(Pictured people or hands with joints)
------------------------------------------------------------------------

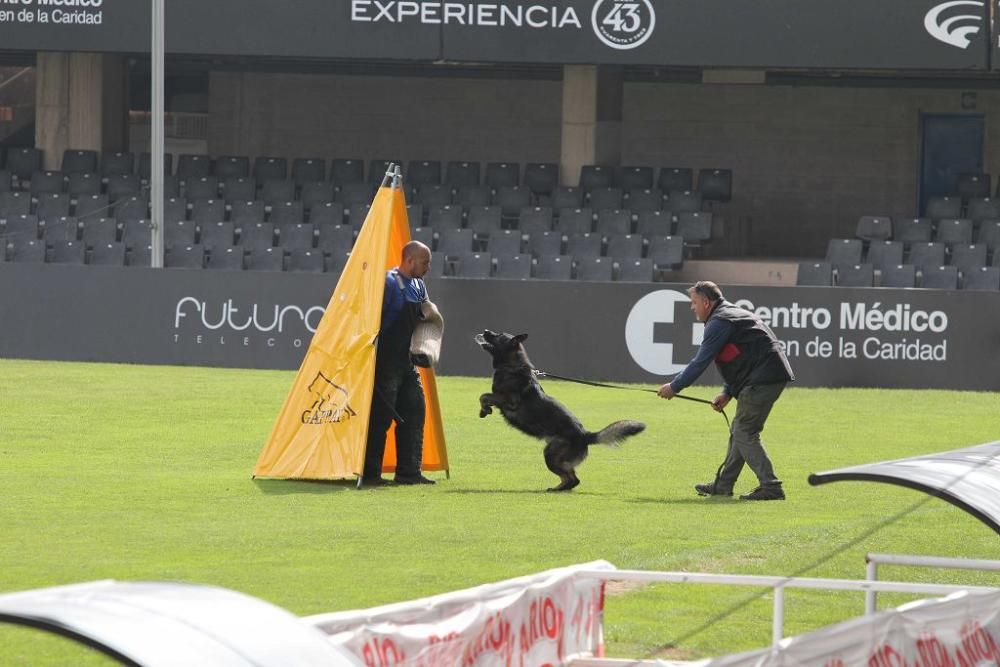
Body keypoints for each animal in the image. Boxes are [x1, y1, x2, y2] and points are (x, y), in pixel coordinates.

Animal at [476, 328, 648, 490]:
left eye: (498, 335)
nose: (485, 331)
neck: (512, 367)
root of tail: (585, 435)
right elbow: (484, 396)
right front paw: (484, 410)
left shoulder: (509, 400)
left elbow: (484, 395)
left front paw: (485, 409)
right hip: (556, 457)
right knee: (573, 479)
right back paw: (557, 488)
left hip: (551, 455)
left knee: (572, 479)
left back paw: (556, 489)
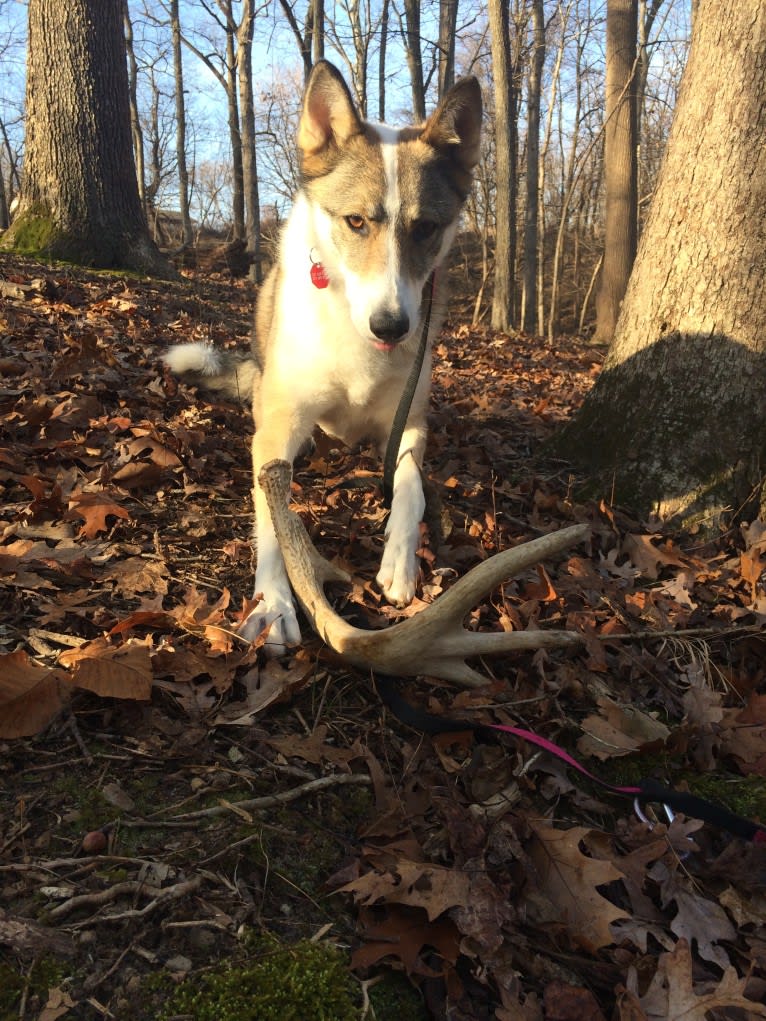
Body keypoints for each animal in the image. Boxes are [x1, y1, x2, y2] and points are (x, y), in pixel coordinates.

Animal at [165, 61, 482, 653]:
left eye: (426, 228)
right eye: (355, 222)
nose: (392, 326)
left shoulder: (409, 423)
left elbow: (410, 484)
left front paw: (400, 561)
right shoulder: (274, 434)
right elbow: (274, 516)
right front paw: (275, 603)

------------------------------------------------------------------------

Go through the data above and print exactly the lines from its first line through the line holding "left front paw: (400, 561)", both included, leaving pictures aside.

• Your solution
Body keypoints for each animal in the image. Boxes are [x1, y1, x2, y2] and points are (x, y), in pixel coordinates.

Animal at [476, 328, 648, 490]:
left eye: (498, 335)
nose: (485, 331)
neck: (512, 367)
root of tail: (585, 435)
right elbow: (484, 396)
right front paw: (484, 410)
left shoulder: (509, 400)
left elbow: (484, 395)
left front paw: (485, 409)
right hip: (556, 457)
right knee: (573, 479)
right back paw: (557, 488)
left hip: (551, 455)
left knee: (572, 479)
left back paw: (556, 489)
Body keypoints for each animal in the image. Boxes are [x1, y1, x2, y2] and points are (x, y), in pixel coordinates.

Animal at [165, 61, 482, 653]:
left eye: (426, 228)
right eye: (355, 222)
nose: (392, 326)
left shoulder: (409, 423)
left elbow: (410, 484)
left front paw: (400, 561)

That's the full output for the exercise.